Description of the task –
Reproduce every row below without changing a single character, keeping each line break where it occurs.

──────── Task data

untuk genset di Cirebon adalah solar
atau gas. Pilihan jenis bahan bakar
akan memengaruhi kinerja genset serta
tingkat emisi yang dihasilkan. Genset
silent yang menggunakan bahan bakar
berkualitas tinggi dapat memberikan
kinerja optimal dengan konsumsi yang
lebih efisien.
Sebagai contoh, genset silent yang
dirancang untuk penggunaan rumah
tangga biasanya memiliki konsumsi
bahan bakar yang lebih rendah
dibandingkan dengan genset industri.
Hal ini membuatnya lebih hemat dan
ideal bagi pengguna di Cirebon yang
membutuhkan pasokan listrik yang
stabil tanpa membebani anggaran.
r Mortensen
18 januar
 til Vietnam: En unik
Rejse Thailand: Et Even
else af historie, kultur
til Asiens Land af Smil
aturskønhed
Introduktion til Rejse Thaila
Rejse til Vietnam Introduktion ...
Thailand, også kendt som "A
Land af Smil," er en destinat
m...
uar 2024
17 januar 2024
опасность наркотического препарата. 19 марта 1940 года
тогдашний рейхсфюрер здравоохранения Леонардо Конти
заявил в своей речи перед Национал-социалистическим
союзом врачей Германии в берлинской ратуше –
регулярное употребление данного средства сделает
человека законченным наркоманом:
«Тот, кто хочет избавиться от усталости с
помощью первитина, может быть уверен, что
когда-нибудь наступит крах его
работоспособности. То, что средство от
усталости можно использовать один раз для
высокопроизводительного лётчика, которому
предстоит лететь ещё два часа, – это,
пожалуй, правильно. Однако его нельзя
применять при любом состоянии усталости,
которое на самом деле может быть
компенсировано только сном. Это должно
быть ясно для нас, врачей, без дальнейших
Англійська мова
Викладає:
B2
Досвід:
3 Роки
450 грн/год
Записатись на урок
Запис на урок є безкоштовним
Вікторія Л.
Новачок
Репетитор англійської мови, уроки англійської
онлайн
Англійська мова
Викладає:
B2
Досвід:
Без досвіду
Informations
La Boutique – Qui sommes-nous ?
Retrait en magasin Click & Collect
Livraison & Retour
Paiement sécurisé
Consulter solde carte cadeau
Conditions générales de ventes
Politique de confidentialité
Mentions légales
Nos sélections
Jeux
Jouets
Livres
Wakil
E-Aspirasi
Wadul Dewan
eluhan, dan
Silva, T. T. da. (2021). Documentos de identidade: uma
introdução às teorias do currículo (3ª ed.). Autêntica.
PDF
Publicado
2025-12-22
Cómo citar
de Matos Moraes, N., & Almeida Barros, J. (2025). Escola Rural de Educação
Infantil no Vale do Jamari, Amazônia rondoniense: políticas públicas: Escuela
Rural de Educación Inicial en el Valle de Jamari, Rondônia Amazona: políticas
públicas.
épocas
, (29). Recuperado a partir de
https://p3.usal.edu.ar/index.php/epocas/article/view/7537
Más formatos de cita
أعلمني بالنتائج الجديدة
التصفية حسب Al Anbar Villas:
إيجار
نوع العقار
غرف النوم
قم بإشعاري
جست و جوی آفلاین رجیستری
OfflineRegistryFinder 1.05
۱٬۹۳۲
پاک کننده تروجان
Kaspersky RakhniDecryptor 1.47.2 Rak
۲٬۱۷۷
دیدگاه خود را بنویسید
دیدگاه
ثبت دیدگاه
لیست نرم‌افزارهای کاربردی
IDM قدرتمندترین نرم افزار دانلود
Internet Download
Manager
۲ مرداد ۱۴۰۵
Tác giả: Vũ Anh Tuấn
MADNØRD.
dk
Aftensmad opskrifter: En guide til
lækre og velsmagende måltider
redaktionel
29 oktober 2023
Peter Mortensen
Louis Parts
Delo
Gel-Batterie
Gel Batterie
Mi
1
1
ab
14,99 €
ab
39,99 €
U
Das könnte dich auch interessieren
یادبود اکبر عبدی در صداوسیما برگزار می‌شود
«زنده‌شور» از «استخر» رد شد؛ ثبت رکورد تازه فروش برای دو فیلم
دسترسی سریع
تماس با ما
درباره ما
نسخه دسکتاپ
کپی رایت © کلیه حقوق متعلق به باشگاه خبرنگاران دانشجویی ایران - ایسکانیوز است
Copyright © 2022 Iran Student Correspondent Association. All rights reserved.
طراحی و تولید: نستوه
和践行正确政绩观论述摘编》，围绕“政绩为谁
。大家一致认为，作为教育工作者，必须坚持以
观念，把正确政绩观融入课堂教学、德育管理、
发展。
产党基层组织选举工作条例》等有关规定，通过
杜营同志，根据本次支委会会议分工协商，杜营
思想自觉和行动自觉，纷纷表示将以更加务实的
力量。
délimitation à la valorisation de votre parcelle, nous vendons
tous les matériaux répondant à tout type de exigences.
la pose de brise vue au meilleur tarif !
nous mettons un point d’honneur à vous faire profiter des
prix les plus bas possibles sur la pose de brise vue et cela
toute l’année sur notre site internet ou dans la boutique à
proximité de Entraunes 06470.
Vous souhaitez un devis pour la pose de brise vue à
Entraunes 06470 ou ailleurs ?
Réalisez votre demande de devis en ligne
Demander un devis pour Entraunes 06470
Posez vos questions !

────────────────

Result for this task –
untuk genset di Cirebon adalah solar
atau gas. Pilihan jenis bahan bakar
akan memengaruhi kinerja genset serta
tingkat emisi yang dihasilkan. Genset
silent yang menggunakan bahan bakar
berkualitas tinggi dapat memberikan
kinerja optimal dengan konsumsi yang
lebih efisien.
Sebagai contoh, genset silent yang
dirancang untuk penggunaan rumah
tangga biasanya memiliki konsumsi
bahan bakar yang lebih rendah
dibandingkan dengan genset industri.
Hal ini membuatnya lebih hemat dan
ideal bagi pengguna di Cirebon yang
membutuhkan pasokan listrik yang
stabil tanpa membebani anggaran.
r Mortensen
18 januar
 til Vietnam: En unik
Rejse Thailand: Et Even
else af historie, kultur
til Asiens Land af Smil
aturskønhed
Introduktion til Rejse Thaila
Rejse til Vietnam Introduktion ...
Thailand, også kendt som "A
Land af Smil," er en destinat
m...
uar 2024
17 januar 2024
опасность наркотического препарата. 19 марта 1940 года
тогдашний рейхсфюрер здравоохранения Леонардо Конти
заявил в своей речи перед Национал-социалистическим
союзом врачей Германии в берлинской ратуше –
регулярное употребление данного средства сделает
человека законченным наркоманом:
«Тот, кто хочет избавиться от усталости с
помощью первитина, может быть уверен, что
когда-нибудь наступит крах его
работоспособности. То, что средство от
усталости можно использовать один раз для
высокопроизводительного лётчика, которому
предстоит лететь ещё два часа, – это,
пожалуй, правильно. Однако его нельзя
применять при любом состоянии усталости,
которое на самом деле может быть
компенсировано только сном. Это должно
быть ясно для нас, врачей, без дальнейших
Англійська мова
Викладає:
B2
Досвід:
3 Роки
450 грн/год
Записатись на урок
Запис на урок є безкоштовним
Вікторія Л.
Новачок
Репетитор англійської мови, уроки англійської
онлайн
Англійська мова
Викладає:
B2
Досвід:
Без досвіду
Informations
La Boutique – Qui sommes-nous ?
Retrait en magasin Click & Collect
Livraison & Retour
Paiement sécurisé
Consulter solde carte cadeau
Conditions générales de ventes
Politique de confidentialité
Mentions légales
Nos sélections
Jeux
Jouets
Livres
Wakil
E-Aspirasi
Wadul Dewan
eluhan, dan
Silva, T. T. da. (2021). Documentos de identidade: uma
introdução às teorias do currículo (3ª ed.). Autêntica.
PDF
Publicado
2025-12-22
Cómo citar
de Matos Moraes, N., & Almeida Barros, J. (2025). Escola Rural de Educação
Infantil no Vale do Jamari, Amazônia rondoniense: políticas públicas: Escuela
Rural de Educación Inicial en el Valle de Jamari, Rondônia Amazona: políticas
públicas.
épocas
, (29). Recuperado a partir de
https://p3.usal.edu.ar/index.php/epocas/article/view/7537
Más formatos de cita
أعلمني بالنتائج الجديدة
التصفية حسب Al Anbar Villas:
إيجار
نوع العقار
غرف النوم
قم بإشعاري
جست و جوی آفلاین رجیستری
OfflineRegistryFinder 1.05
۱٬۹۳۲
پاک کننده تروجان
Kaspersky RakhniDecryptor 1.47.2 Rak
۲٬۱۷۷
دیدگاه خود را بنویسید
دیدگاه
ثبت دیدگاه
لیست نرم‌افزارهای کاربردی
IDM قدرتمندترین نرم افزار دانلود
Internet Download
Manager
۲ مرداد ۱۴۰۵
Tác giả: Vũ Anh Tuấn
MADNØRD.
dk
Aftensmad opskrifter: En guide til
lækre og velsmagende måltider
redaktionel
29 oktober 2023
Peter Mortensen
Louis Parts
Delo
Gel-Batterie
Gel Batterie
Mi
1
1
ab
14,99 €
ab
39,99 €
U
Das könnte dich auch interessieren
یادبود اکبر عبدی در صداوسیما برگزار می‌شود
«زنده‌شور» از «استخر» رد شد؛ ثبت رکورد تازه فروش برای دو فیلم
دسترسی سریع
تماس با ما
درباره ما
نسخه دسکتاپ
کپی رایت © کلیه حقوق متعلق به باشگاه خبرنگاران دانشجویی ایران - ایسکانیوز است
Copyright © 2022 Iran Student Correspondent Association. All rights reserved.
طراحی و تولید: نستوه
和践行正确政绩观论述摘编》，围绕“政绩为谁
。大家一致认为，作为教育工作者，必须坚持以
观念，把正确政绩观融入课堂教学、德育管理、
发展。
产党基层组织选举工作条例》等有关规定，通过
杜营同志，根据本次支委会会议分工协商，杜营
思想自觉和行动自觉，纷纷表示将以更加务实的
力量。
délimitation à la valorisation de votre parcelle, nous vendons
tous les matériaux répondant à tout type de exigences.
la pose de brise vue au meilleur tarif !
nous mettons un point d’honneur à vous faire profiter des
prix les plus bas possibles sur la pose de brise vue et cela
toute l’année sur notre site internet ou dans la boutique à
proximité de Entraunes 06470.
Vous souhaitez un devis pour la pose de brise vue à
Entraunes 06470 ou ailleurs ?
Réalisez votre demande de devis en ligne
Demander un devis pour Entraunes 06470
Posez vos questions !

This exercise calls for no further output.